(Extract)

# 350Z Wheels on 2004 Altima???



## Z_Factor (May 16, 2005)

I have a 2004 Altima SL and I also have a 2003 "Performance model" 350Z. I have changed out my stock 350Z 18' wheels for the *NISMO* wheels. The following are my questions and I appreciate any help:
1) Are the lug patterns the same (I think they are 114X5)
2) Will the 18' x 8' Z wheels with a 30mm offset work on the Altima? Thinking about 225/45/18 tires as suggested by Tire Rack.
3) Has anyone done this and can you let me know if there are any problems and pictures if you have them.
Thanks :thumbup: Z Ya!


----------



## craigqc (Feb 10, 2005)

wont fit. offset is wrong and the 350 has staggered rims (wider in rear). that whould look queer on the altima


----------



## Z_Factor (May 16, 2005)

craigqc said:


> wont fit. offset is wrong and the 350 has staggered rims (wider in rear). that whould look queer on the altima


I appreciate the feedback and maybe you are correct and it won't work (have you tried it or know of someone who has), however, I do disagree with your response that the 350 has staggered rims. This is true for the 17' wheels that come on the Base and Enthusiast models and the 18' wheels on the Track model. But the 18' wheels that come on the Performance and Touring model (six spoke) are the same offset (30mm) and width (8') at all four corners (I checked). So based on this info would it work now? Thanks again for the feedback. :thumbup: Z Ya!

PS By the way I checked out your Altima at Cardomain and it is sick!


----------



## craigqc (Feb 10, 2005)

this has always been a battle on another forum i belong to. the offset is different. the altima you want a 40mm offset or as close to 40 as you can get. the Z's offset will cause a problem if put on the altima as far as ive heard. you are always welcome to try if you can live with doing the work though. 

thanks for the compliment. its always changing too!


----------



## Katana200sx (May 13, 2002)

since you have the wheels off of your own z already, why not just try them. bolt them to the altima and check for clearance issues with the calipers and such. then let us know what the outcome is :thumbup:


----------

(End Extract)

* [To-do item]:
Can you update the 350Z wheel thread, starting with "I have a 2004" and going on through "Thanks :thumbup: Z Ya!", so that "Tire Rack" becomes "a tire shop"? Base every answer solely on the 350Z wheel thread.

(Data section)

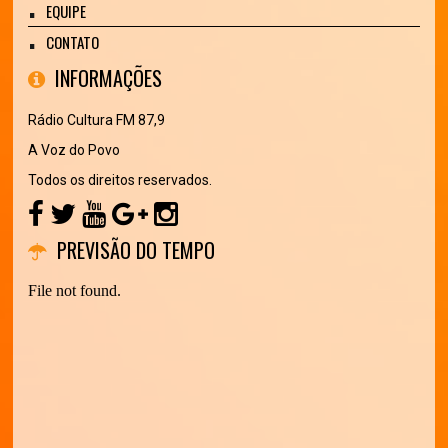
EQUIPE
CONTATO
INFORMAÇÕES
Rádio Cultura FM 87,9
A Voz do Povo
Todos os direitos reservados.
PREVISÃO DO TEMPO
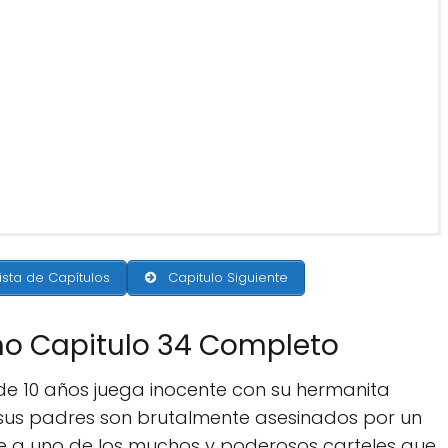
ista de Capítulos
Capitulo Siguiente
mo Capitulo 34 Completo
 de 10 años juega inocente con su hermanita
 sus padres son brutalmente asesinados por un
te a uno de los muchos y poderosos carteles que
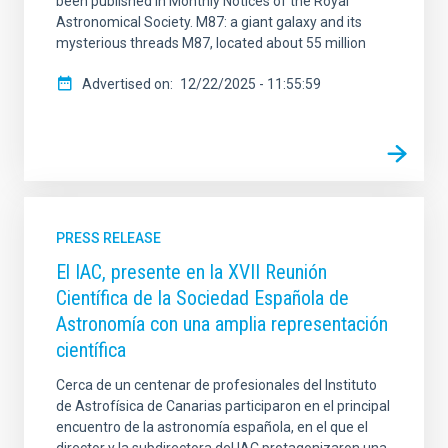
been published in Monthly Notices of the Royal
Astronomical Society. M87: a giant galaxy and its
mysterious threads M87, located about 55 million
Advertised on
12/22/2025 - 11:55:59
PRESS RELEASE
El IAC, presente en la XVII Reunión
Científica de la Sociedad Española de
Astronomía con una amplia representación
científica
Cerca de un centenar de profesionales del Instituto
de Astrofísica de Canarias participaron en el principal
encuentro de la astronomía española, en el que el
director y la subdirectora del IAC protagonizaron una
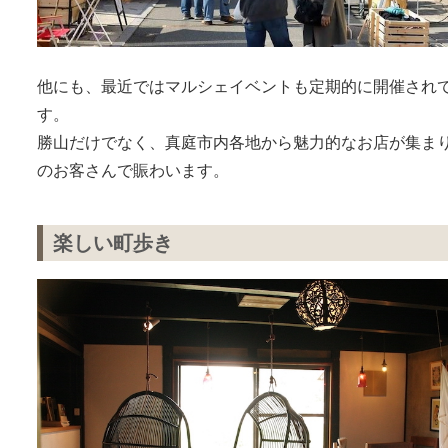
他にも、最近ではマルシェイベントも定期的に開催され
す。
勝山だけでなく、真庭市内各地から魅力的なお店が集ま
のお客さんで賑わいます。
楽しい町歩き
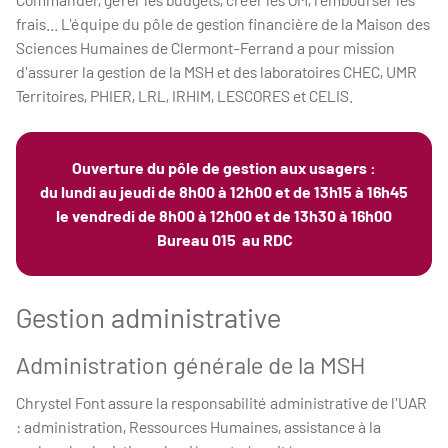
frais... L'équipe du pôle de gestion financière de la Maison des
Sciences Humaines de Clermont-Ferrand a pour mission
d'assurer la gestion de la MSH et des laboratoires CHEC, UMR
Territoires, PHIER, LRL, IRHIM, LESCORES et CELIS.
Ouverture du pôle de gestion aux usagers :
du lundi au jeudi de 8h00 à 12h00 et de 13h15 à 16h45
le vendredi de 8h00 à 12h00 et de 13h30 à 16h00
Bureau 015 au RDC
Gestion administrative
Administration générale de la MSH
Chrystel Font assure la responsabilité administrative de l'UAR
: administration, Ressources Humaines, assistance à la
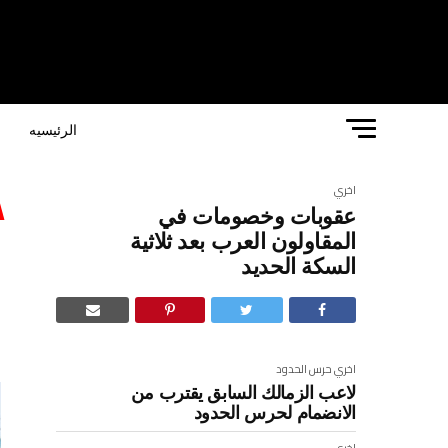
الرئيسيه
ا
اخري
عقوبات وخصومات في
ع
المقاولون العرب بعد ثلاثية
السكة الحديد
ا
اخري
حرس الحدود
لاعب الزمالك السابق يقترب من
الانضمام لحرس الحدود
اخري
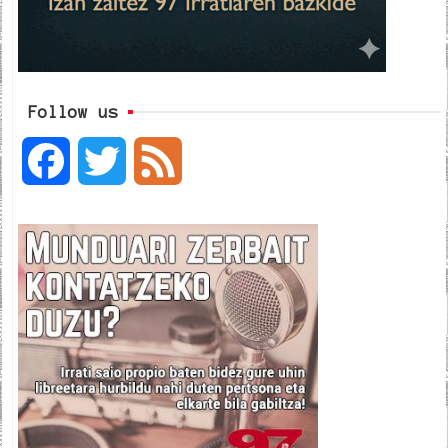
Follow us
F
T
F
a
w
e
c
i
e
e
t
d
b
t
o
e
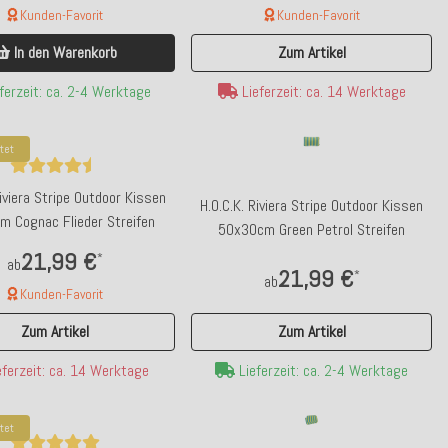
Kunden-Favorit
Kunden-Favorit
In den Warenkorb
Zum Artikel
ferzeit: ca. 2-4 Werktage
Lieferzeit: ca. 14 Werktage
tet
ld wieder da
Bald wieder da
Riviera Stripe Outdoor Kissen
H.O.C.K. Riviera Stripe Outdoor Kissen
N.Y.A. | My Bob Schlüsselanhänger &
WV 3-teiliges Tablett-Set Pink 
 Cognac Flieder Streifen
50x30cm Green Petrol Streifen
schenanhänger Macramé handgemacht
Umrandung
21,99 €
*
ab
21,99 €
*
ab
Kunden-Favorit
49,90 €
19,90 €
*
*
110,00 €
Zum Artikel
Zum Artikel
Bald wieder verfügbar
Bald wieder verfüg
Lieferzeit: ca. 2-4 Werktage
ferzeit: ca. 14 Werktage
tet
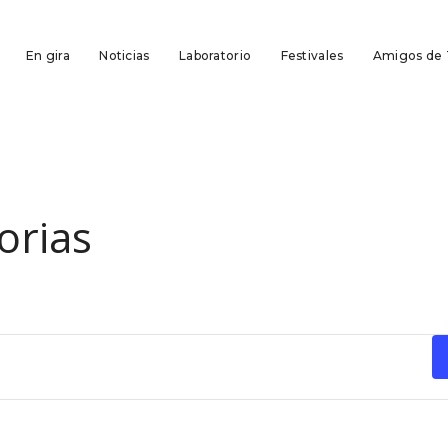
En gira
Noticias
Laboratorio
Festivales
Amigos de
orias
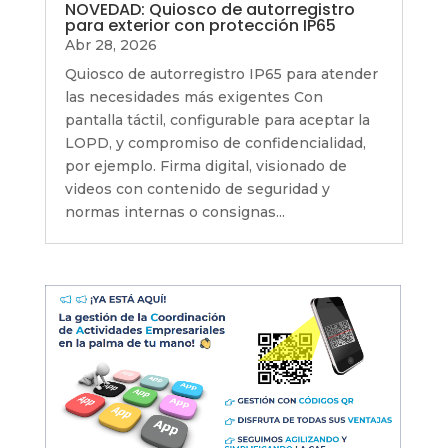
NOVEDAD: Quiosco de autorregistro
para exterior con protección IP65
Abr 28, 2026
Quiosco de autorregistro IP65 para atender
las necesidades más exigentes Con
pantalla táctil, configurable para aceptar la
LOPD, y compromiso de confidencialidad,
por ejemplo. Firma digital, visionado de
videos con contenido de seguridad y
normas internas o consignas...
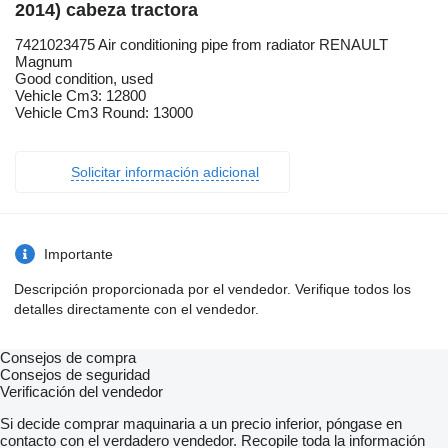
2014) cabeza tractora
7421023475 Air conditioning pipe from radiator RENAULT
Magnum
Good condition, used
Vehicle Cm3: 12800
Vehicle Cm3 Round: 13000
Solicitar información adicional
Importante
Descripción proporcionada por el vendedor. Verifique todos los
detalles directamente con el vendedor.
Consejos de compra
Consejos de seguridad
Verificación del vendedor
Si decide comprar maquinaria a un precio inferior, póngase en
contacto con el verdadero vendedor. Recopile toda la información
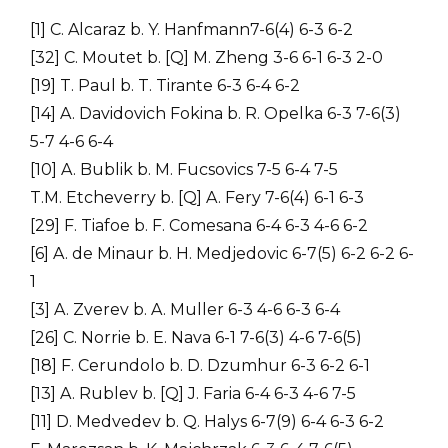
[1] C. Alcaraz b. Y. Hanfmann7-6(4) 6-3 6-2
[32] C. Moutet b. [Q] M. Zheng 3-6 6-1 6-3 2-0
[19] T. Paul b. T. Tirante 6-3 6-4 6-2
[14] A. Davidovich Fokina b. R. Opelka 6-3 7-6(3)
5-7 4-6 6-4
[10] A. Bublik b. M. Fucsovics 7-5 6-4 7-5
T.M. Etcheverry b. [Q] A. Fery 7-6(4) 6-1 6-3
[29] F. Tiafoe b. F. Comesana 6-4 6-3 4-6 6-2
[6] A. de Minaur b. H. Medjedovic 6-7(5) 6-2 6-2 6-
1
[3] A. Zverev b. A. Muller 6-3 4-6 6-3 6-4
[26] C. Norrie b. E. Nava 6-1 7-6(3) 4-6 7-6(5)
[18] F. Cerundolo b. D. Dzumhur 6-3 6-2 6-1
[13] A. Rublev b. [Q] J. Faria 6-4 6-3 4-6 7-5
[11] D. Medvedev b. Q. Halys 6-7(9) 6-4 6-3 6-2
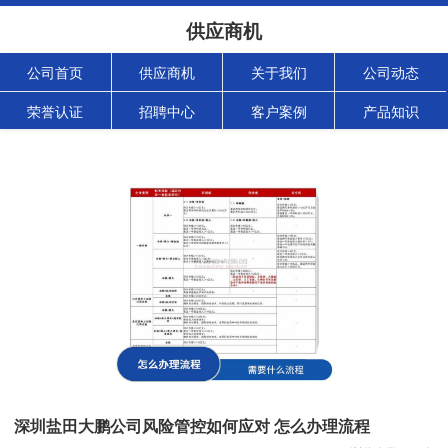
供应商机
公司首页
供应商机
关于我们
公司动态
荣誉认证
招聘中心
客户案例
产品知识
深圳盐田大鹏公司风险管控如何应对 怎么办理流程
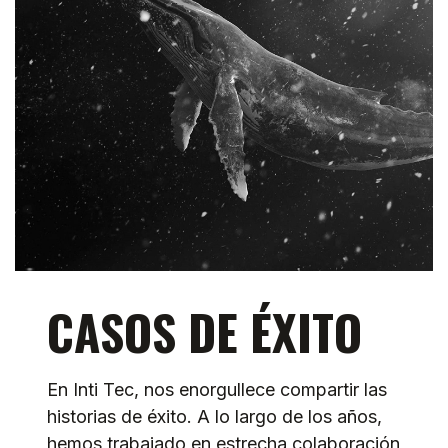
CASOS DE ÉXITO
En Inti Tec, nos enorgullece compartir las
historias de éxito. A lo largo de los años,
hemos trabajado en estrecha colaboración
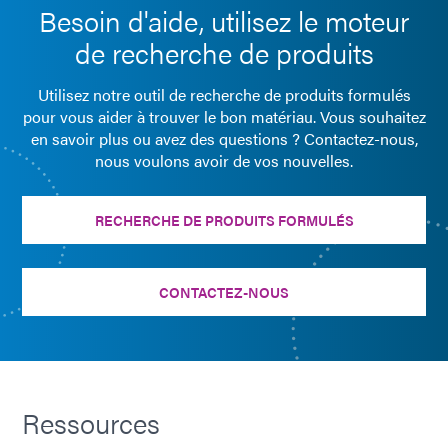
Besoin d'aide, utilisez le moteur
de recherche de produits
Utilisez notre outil de recherche de produits formulés
pour vous aider à trouver le bon matériau. Vous souhaitez
en savoir plus ou avez des questions ? Contactez-nous,
nous voulons avoir de vos nouvelles.
RECHERCHE DE PRODUITS FORMULÉS
CONTACTEZ-NOUS
Ressources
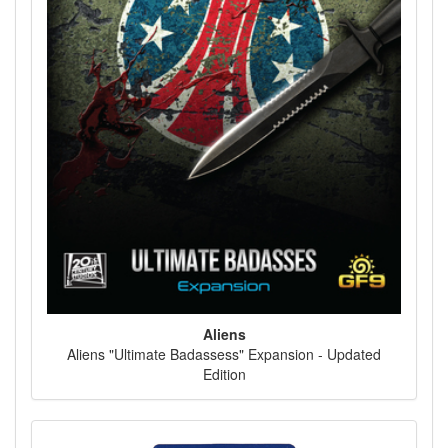
Aliens
Aliens "Ultimate Badassess" Expansion - Updated
Edition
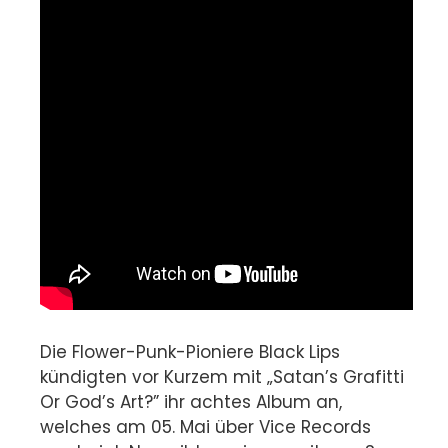
Die Flower-Punk-Pioniere Black Lips
kündigten vor Kurzem mit „Satan’s Grafitti
Or God’s Art?” ihr achtes Album an,
welches am 05. Mai über Vice Records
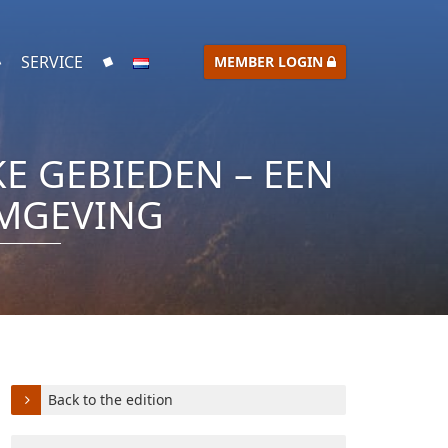
SERVICE
MEMBER LOGIN
E GEBIEDEN – EEN
OMGEVING
Back to the edition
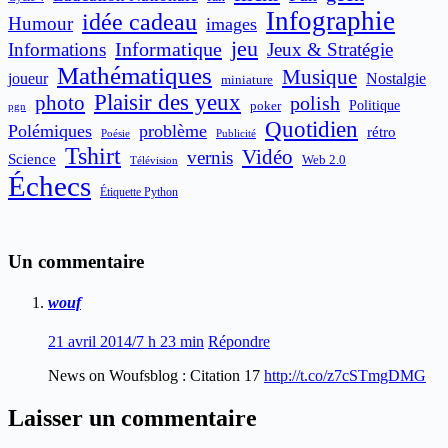
Infographie
idée cadeau
Humour
images
jeu
Informatique
Informations
Jeux & Stratégie
Mathématiques
Musique
joueur
Nostalgie
miniature
Plaisir des yeux
photo
polish
poker
Politique
pgn
Quotidien
Polémiques
problème
rétro
Publicité
Poésie
Tshirt
Vidéo
vernis
Science
Web 2.0
Télévision
Échecs
Étiquette Python
Un commentaire
wouf
21 avril 2014/7 h 23 min
Répondre
News on Woufsblog : Citation 17
http://t.co/z7cSTmgDMG
Laisser un commentaire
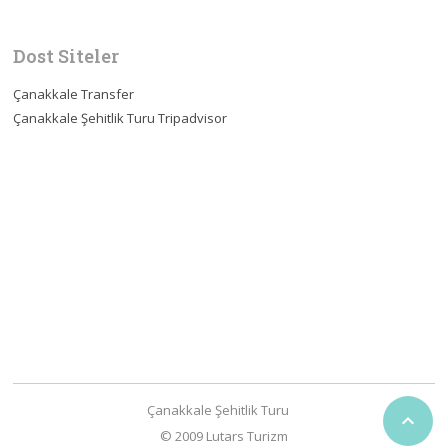
Dost Siteler
Çanakkale Transfer
Çanakkale Şehitlik Turu Tripadvisor
Çanakkale Şehitlik Turu

© 2009 Lutars Turizm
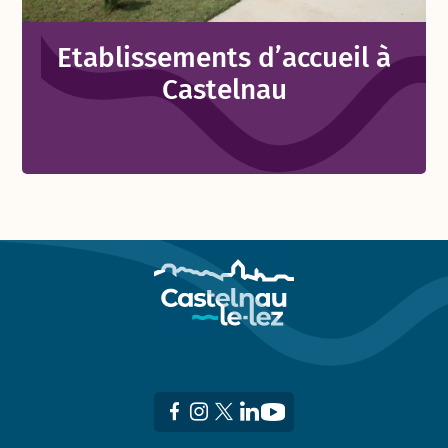
Etablissements d’accueil à
Castelnau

(End Data section)

* [Problem solution]:
I have a 2004 Altima SL and I also have a 2003 "Performance model" 350Z. I have changed out my stock 350Z 18' wheels for the *NISMO* wheels. The following are my questions and I appreciate any help:
1) Are the lug patterns the same (I think they are 114X5)
2) Will the 18' x 8' Z wheels with a 30mm offset work on the Altima? Thinking about 225/45/18 tires as suggested by a tire shop.
3) Has anyone done this and can you let me know if there are any problems and pictures if you have them.
Thanks :thumbup: Z Ya!